=== Exercise aim ===
Lift out, unaltered, the lines of the material below between the line holding "FAI-22, owner: Amy Davies -> Yasmin Ferguson" and the line holding "FAI-61, due: Mar 16 -> Mar 19", counting both.

Start of Raw data

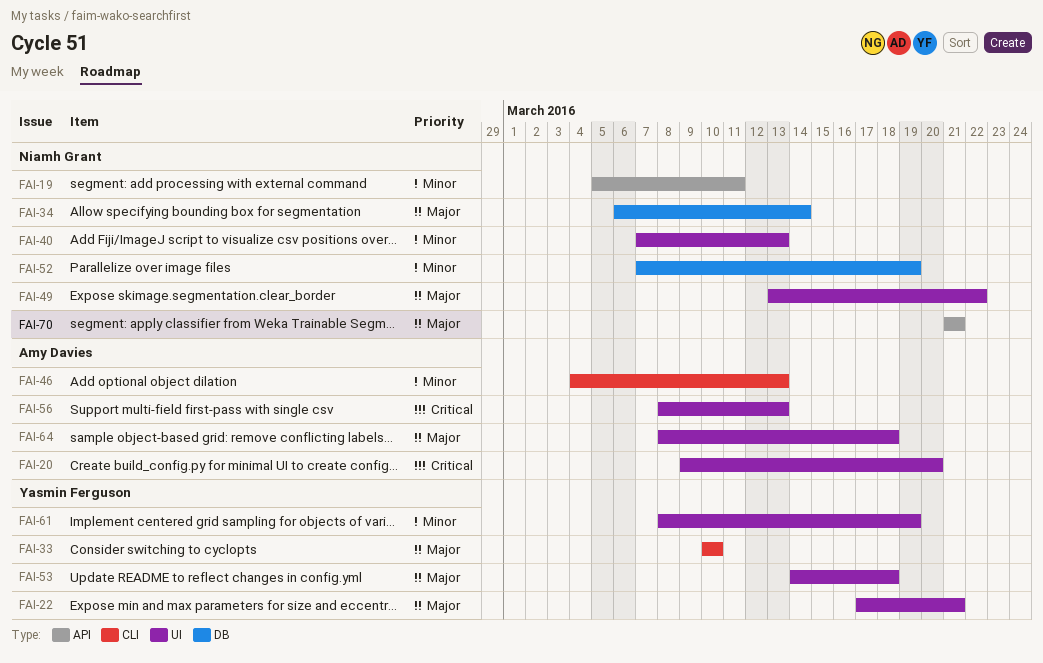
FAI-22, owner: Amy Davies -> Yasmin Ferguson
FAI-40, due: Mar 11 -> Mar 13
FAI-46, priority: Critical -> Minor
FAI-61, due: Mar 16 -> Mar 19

End of Raw data
Start of Raw data

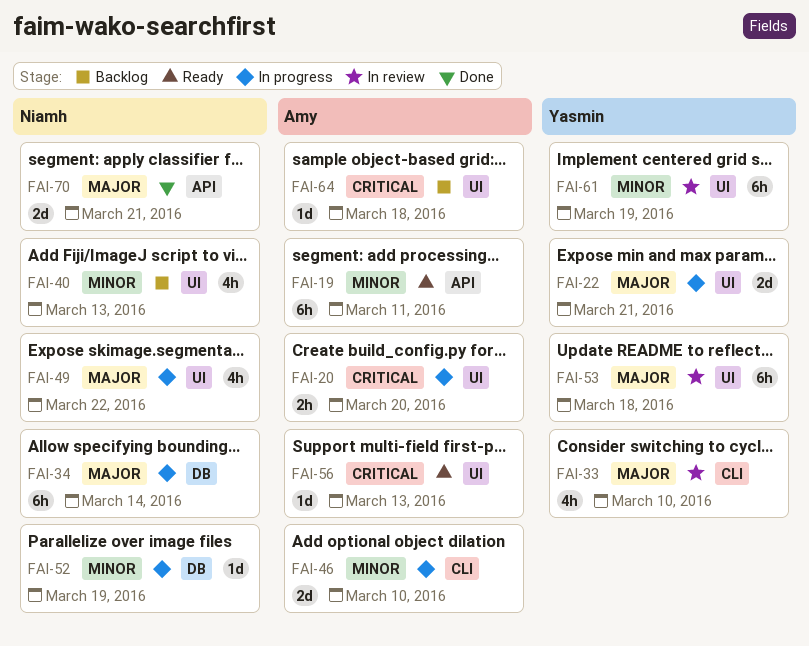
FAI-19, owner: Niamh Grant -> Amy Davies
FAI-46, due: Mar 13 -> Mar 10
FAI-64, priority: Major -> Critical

End of Raw data

=== Solution to the exercise ===
FAI-22, owner: Amy Davies -> Yasmin Ferguson
FAI-40, due: Mar 11 -> Mar 13
FAI-46, priority: Critical -> Minor
FAI-61, due: Mar 16 -> Mar 19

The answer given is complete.